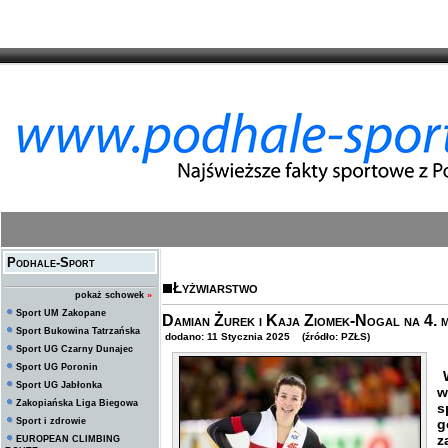
Podhale-Sport
Łyżwiarstwo
pokaż schowek
»
Sport UM Zakopane
Damian Żurek i Kaja Ziomek-Nogal na 4. 
Sport Bukowina Tatrzańska
dodano: 11 Stycznia 2025 (źródło: PZŁS)
Sport UG Czarny Dunajec
Sport UG Poronin
W
Sport UG Jabłonka
w
Zakopiańska Liga Biegowa
s
Sport i zdrowie
g
z
EUROPEAN CLIMBING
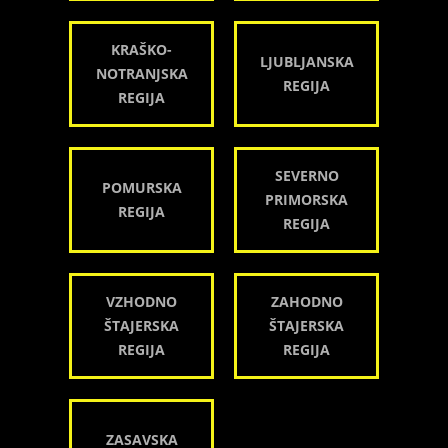
KRAŠKO-
LJUBLJANSKA
NOTRANJSKA
REGIJA
REGIJA
SEVERNO
POMURSKA
PRIMORSKA
REGIJA
REGIJA
VZHODNO
ZAHODNO
ŠTAJERSKA
ŠTAJERSKA
REGIJA
REGIJA
ZASAVSKA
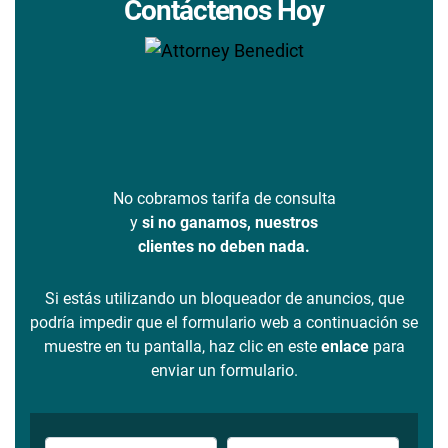
Contáctenos Hoy
No cobramos tarifa de consulta
y
si no ganamos, nuestros
clientes no deben nada.
Si estás utilizando un bloqueador de anuncios, que
podría impedir que el formulario web a continuación se
muestre en tu pantalla, haz clic en este
enlace
para
enviar un formulario.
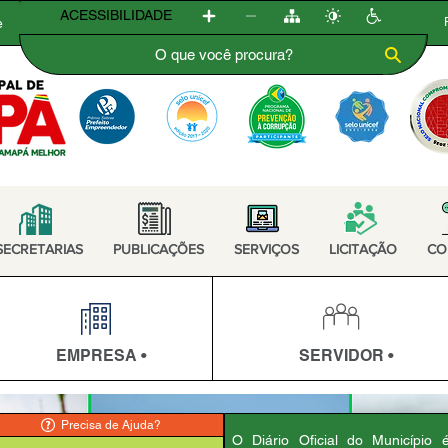
ACESSIBILIDADE
e
SECRETARIAS
PUBLICAÇÕES
SERVIÇOS
LICITAÇÃO
CO
EMPRESA •
SERVIDOR •
Precisa de Ajuda?
O Diário Oficial do Município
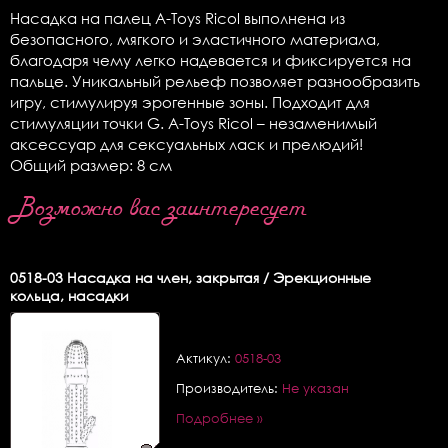
Насадка на палец A-Toys Ricol выполнена из
безопасного, мягкого и эластичного материала,
благодаря чему легко надевается и фиксируется на
пальце. Уникальный рельеф позволяет разнообразить
игру, стимулируя эрогенные зоны. Подходит для
стимуляции точки G. A-Toys Ricol – незаменимый
аксессуар для сексуальных ласк и прелюдий!
Общий размер: 8 см
Возможно вас заинтересует
0518-03
Насадка на член, закрытая / Эрекционные
кольца, насадки
Актикул:
0518-03
Производитель:
Не указан
Подробнее »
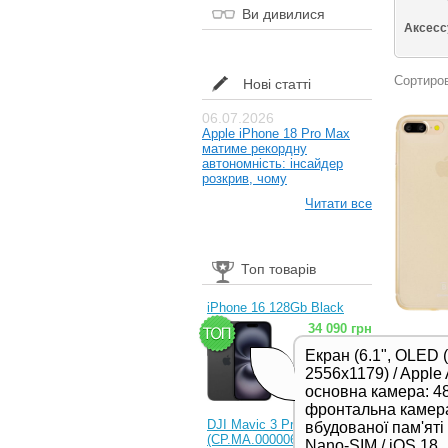
Ви дивилися
Аксес
Сортиров
Нові статті
06.07.2026
Apple iPhone 18 Pro Max
матиме рекордну
автономність: інсайдер
розкрив, чому
Читати все
Топ товарів
iPhone 16 128Gb Black
34 090 грн
Екран (6.1", OLED 
2556x1179) / Apple 
основна камера: 48
фронтальна камера
DJI Mavic 3 Pro (RC)
вбудованої пам'яті /
(CP.MA.00000654.01,
Nano-SIM / iOS 18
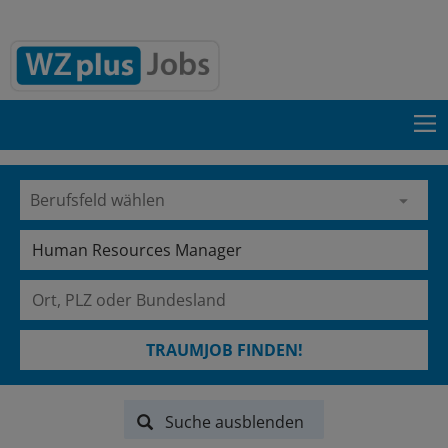
TRAUMJOB FINDEN!
Suche ausblenden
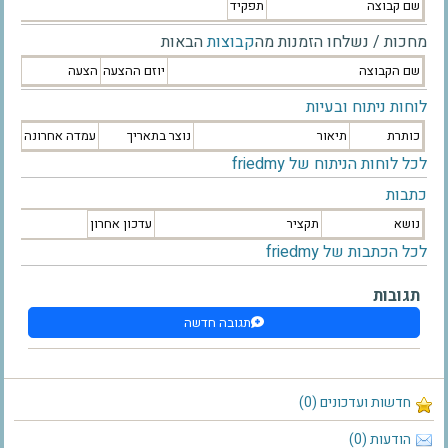
שם קבוצה
תפקיד
מחכות / נשלחו הזמנות מה
קבוצות
הבאות
שם הקבוצה
יוזם ההצעה
הצעה
לוחות ניתוח ובעיות
כותרת
תיאור
נוצר בתאריך
עמדה אחרונה
לכל לוחות הניתוח של friedmy
כתבות
נושא
תקציר
עדכון אחרון
לכל הכתבות של friedmy
תגובות
תגובה חדשה
חדשות ועדכונים (0)
הודעות (0)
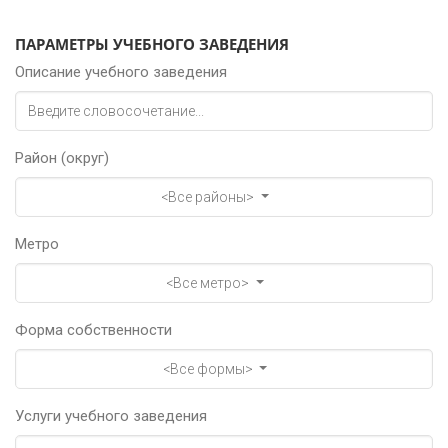
ПАРАМЕТРЫ УЧЕБНОГО ЗАВЕДЕНИЯ
Описание учебного заведения
Район (округ)
<Все районы>
Метро
<Все метро>
Форма собственности
<Все формы>
Услуги учебного заведения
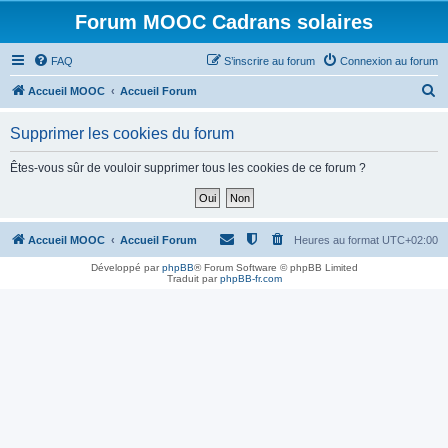
Forum MOOC Cadrans solaires
FAQ
S’inscrire au forum
Connexion au forum
R
Accueil MOOC
Accueil Forum
e
Supprimer les cookies du forum
c
h
Êtes-vous sûr de vouloir supprimer tous les cookies de ce forum ?
e
r
c
Accueil MOOC
Accueil Forum
Heures au format
UTC+02:00
h
Développé par
phpBB
® Forum Software © phpBB Limited
Traduit par
phpBB-fr.com
e
r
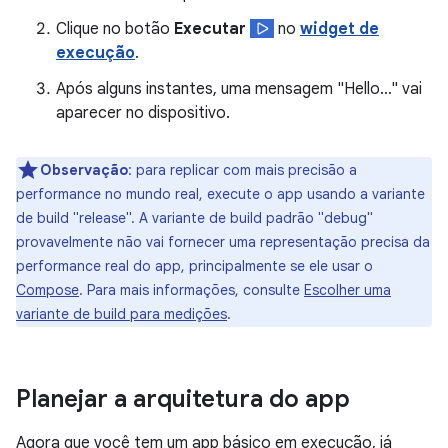
Clique no botão
Executar
no
widget de
execução
.
Após alguns instantes, uma mensagem "Hello…" vai
aparecer no dispositivo.
Observação
:
para replicar com mais precisão a
performance no mundo real, execute o app usando a variante
de build "release". A variante de build padrão "debug"
provavelmente não vai fornecer uma representação precisa da
performance real do app, principalmente se ele usar o
Compose
. Para mais informações, consulte
Escolher uma
variante de build para medições
.
Planejar a arquitetura do app
Agora que você tem um app básico em execução, já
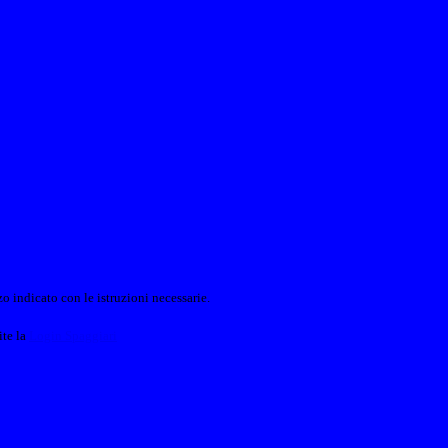
o indicato con le istruzioni necessarie.
ite la
Login Spaggiari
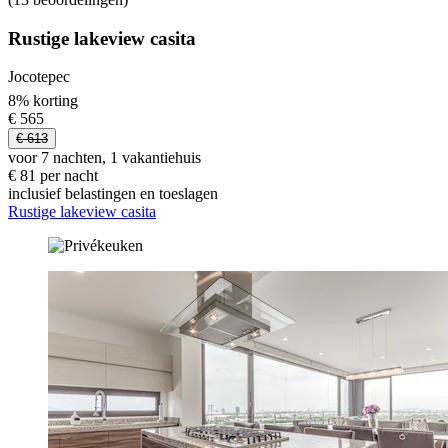
Rustige lakeview casita
Jocotepec
8% korting
€ 565
€ 613
voor 7 nachten, 1 vakantiehuis
€ 81 per nacht
inclusief belastingen en toeslagen
Rustige lakeview casita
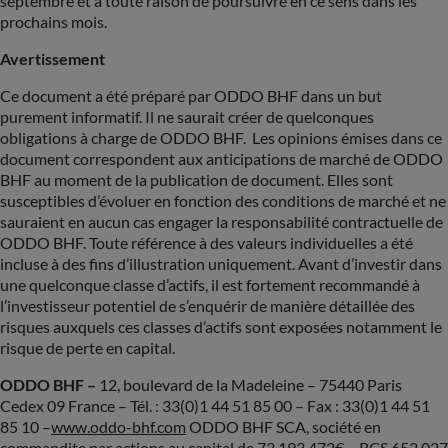
septembre et a toute raison de poursuivre en ce sens dans les
prochains mois.
Avertissement
Ce document a été préparé par ODDO BHF dans un but
purement informatif. Il ne saurait créer de quelconques
obligations à charge de ODDO BHF. Les opinions émises dans ce
document correspondent aux anticipations de marché de ODDO
BHF au moment de la publication de document. Elles sont
susceptibles d’évoluer en fonction des conditions de marché et ne
sauraient en aucun cas engager la responsabilité contractuelle de
ODDO BHF. Toute référence à des valeurs individuelles a été
incluse à des fins d’illustration uniquement. Avant d’investir dans
une quelconque classe d’actifs, il est fortement recommandé à
l’investisseur potentiel de s’enquérir de manière détaillée des
risques auxquels ces classes d’actifs sont exposées notamment le
risque de perte en capital.
ODDO BHF –
12, boulevard de la Madeleine – 75440 Paris
Cedex 09 France – Tél. : 33(0)1 44 51 85 00 – Fax : 33(0)1 44 51
85 10 –
www.oddo-bhf.com
ODDO BHF SCA, société en
commandite par actions au capital de 73 193 472€ – RCS 652 027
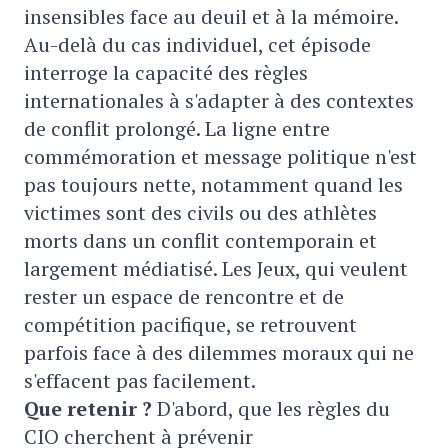
insensibles face au deuil et à la mémoire.
Au-delà du cas individuel, cet épisode
interroge la capacité des règles
internationales à s'adapter à des contextes
de conflit prolongé. La ligne entre
commémoration et message politique n'est
pas toujours nette, notamment quand les
victimes sont des civils ou des athlètes
morts dans un conflit contemporain et
largement médiatisé. Les Jeux, qui veulent
rester un espace de rencontre et de
compétition pacifique, se retrouvent
parfois face à des dilemmes moraux qui ne
s'effacent pas facilement.
Que retenir ?
D'abord, que les règles du
CIO cherchent à prévenir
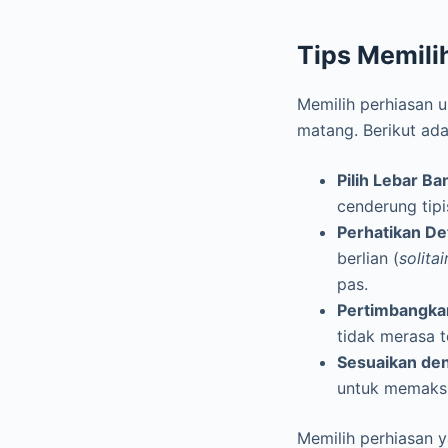
Tips Memili
Memilih perhiasan 
matang. Berikut ada
Pilih Lebar Ba
cenderung tipi
Perhatikan Det
berlian (
solitai
pas.
Pertimbangka
tidak merasa t
Sesuaikan den
untuk memaksi
Memilih perhiasan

INSTRUCTIONS FOR THE TASK: Rewrite all the items above with every "REGIJA" changed to "REGION" and nothing else altered. Leave the pictures out.

SOLUTION TO THIS PROBLEM:
Podhale-Sport
Łyżwiarstwo
pokaż schowek
»
Sport UM Zakopane
Damian Żurek i Kaja Ziomek-Nogal na 4. 
Sport Bukowina Tatrzańska
dodano: 11 Stycznia 2025 (źródło: PZŁS)
Sport UG Czarny Dunajec
Sport UG Poronin
W
Sport UG Jabłonka
w
Zakopiańska Liga Biegowa
s
Sport i zdrowie
g
z
EUROPEAN CLIMBING
KRAŠKO-
LJUBLJANSKA
NOTRANJSKA
REGION
REGION
SEVERNO
POMURSKA
PRIMORSKA
REGION
REGION
VZHODNO
ZAHODNO
ŠTAJERSKA
ŠTAJERSKA
REGION
REGION
ZASAVSKA
Contáctenos Hoy
No cobramos tarifa de consulta
y
si no ganamos, nuestros
clientes no deben nada.
Si estás utilizando un bloqueador de anuncios, que
podría impedir que el formulario web a continuación se
muestre en tu pantalla, haz clic en este
enlace
para
enviar un formulario.
ACESSIBILIDADE
e
SECRETARIAS
PUBLICAÇÕES
SERVIÇOS
LICITAÇÃO
CO
EMPRESA •
SERVIDOR •
Precisa de Ajuda?
O Diário Oficial do Município
Насадка на палец A-Toys Ricol выполнена из
безопасного, мягкого и эластичного материала,
благодаря чему легко надевается и фиксируется на
пальце. Уникальный рельеф позволяет разнообразить
игру, стимулируя эрогенные зоны. Подходит для
стимуляции точки G. A-Toys Ricol – незаменимый
аксессуар для сексуальных ласк и прелюдий!
Общий размер: 8 см
Возможно вас заинтересует
0518-03
Насадка на член, закрытая / Эрекционные
кольца, насадки
Актикул:
0518-03
Производитель:
Не указан
Подробнее »
Ви дивилися
Аксес
Сортиров
Нові статті
06.07.2026
Apple iPhone 18 Pro Max
матиме рекордну
автономність: інсайдер
розкрив, чому
Читати все
Топ товарів
iPhone 16 128Gb Black
34 090 грн
Екран (6.1", OLED 
2556x1179) / Apple 
основна камера: 48
фронтальна камера
DJI Mavic 3 Pro (RC)
вбудованої пам'яті /
(CP.MA.00000654.01,
Nano-SIM / iOS 18
TRAUMJOB FINDEN!
Suche ausblenden
שם קבוצה
תפקיד
מחכות / נשלחו הזמנות מה
קבוצות
הבאות
שם הקבוצה
יוזם ההצעה
הצעה
לוחות ניתוח ובעיות
כותרת
תיאור
נוצר בתאריך
עמדה אחרונה
לכל לוחות הניתוח של friedmy
כתבות
נושא
תקציר
עדכון אחרון
לכל הכתבות של friedmy
תגובות
תגובה חדשה
חדשות ועדכונים (0)
הודעות (0)
ПАРАМЕТРЫ УЧЕБНОГО ЗАВЕДЕНИЯ
Описание учебного заведения
Район (округ)
<Все районы>
Метро
<Все метро>
Форма собственности
<Все формы>
Услуги учебного заведения
Forum MOOC Cadrans solaires
FAQ
S’inscrire au forum
Connexion au forum
R
Accueil MOOC
Accueil Forum
e
Supprimer les cookies du forum
c
h
Êtes-vous sûr de vouloir supprimer tous les cookies de ce forum ?
e
r
c
Accueil MOOC
Accueil Forum
Heures au format
UTC+02:00
h
Développé par
phpBB
® Forum Software © phpBB Limited
Traduit par
phpBB-fr.com
e
r
Clique no botão
Executar
no
widget de
execução
.
Após alguns instantes, uma mensagem "Hello…" vai
aparecer no dispositivo.
Observação
:
para replicar com mais precisão a
performance no mundo real, execute o app usando a variante
de build "release". A variante de build padrão "debug"
provavelmente não vai fornecer uma representação precisa da
performance real do app, principalmente se ele usar o
Compose
. Para mais informações, consulte
Escolher uma
variante de build para medições
.
Planejar a arquitetura do app
Agora que você tem um app básico em execução, já
o indicato con le istruzioni necessarie.
ite la
Login Spaggiari
Rustige lakeview casita
Jocotepec
8% korting
€ 565
€ 613
voor 7 nachten, 1 vakantiehuis
€ 81 per nacht
inclusief belastingen en toeslagen
Rustige lakeview casita
septembre et a toute raison de poursuivre en ce sens dans les
prochains mois.
Avertissement
Ce document a été préparé par ODDO BHF dans un but
purement informatif. Il ne saurait créer de quelconques
obligations à charge de ODDO BHF. Les opinions émises dans ce
document correspondent aux anticipations de marché de ODDO
BHF au moment de la publication de document. Elles sont
susceptibles d’évoluer en fonction des conditions de marché et ne
sauraient en aucun cas engager la responsabilité contractuelle de
ODDO BHF. Toute référence à des valeurs individuelles a été
incluse à des fins d’illustration uniquement. Avant d’investir dans
une quelconque classe d’actifs, il est fortement recommandé à
l’investisseur potentiel de s’enquérir de manière détaillée des
risques auxquels ces classes d’actifs sont exposées notamment le
risque de perte en capital.
ODDO BHF –
12, boulevard de la Madeleine – 75440 Paris
Cedex 09 France – Tél. : 33(0)1 44 51 85 00 – Fax : 33(0)1 44 51
85 10 –
www.oddo-bhf.com
ODDO BHF SCA, société en
commandite par actions au capital de 73 193 472€ – RCS 652 027
insensibles face au deuil et à la mémoire.
Au-delà du cas individuel, cet épisode
interroge la capacité des règles
internationales à s'adapter à des contextes
de conflit prolongé. La ligne entre
commémoration et message politique n'est
pas toujours nette, notamment quand les
victimes sont des civils ou des athlètes
morts dans un conflit contemporain et
largement médiatisé. Les Jeux, qui veulent
rester un espace de rencontre et de
compétition pacifique, se retrouvent
parfois face à des dilemmes moraux qui ne
s'effacent pas facilement.
Que retenir ?
D'abord, que les règles du
CIO cherchent à prévenir
Tips Memili
Memilih perhiasan 
matang. Berikut ada
Pilih Lebar Ba
cenderung tipi
Perhatikan Det
berlian (
solitai
pas.
Pertimbangka
tidak merasa t
Sesuaikan den
untuk memaksi
Memilih perhiasan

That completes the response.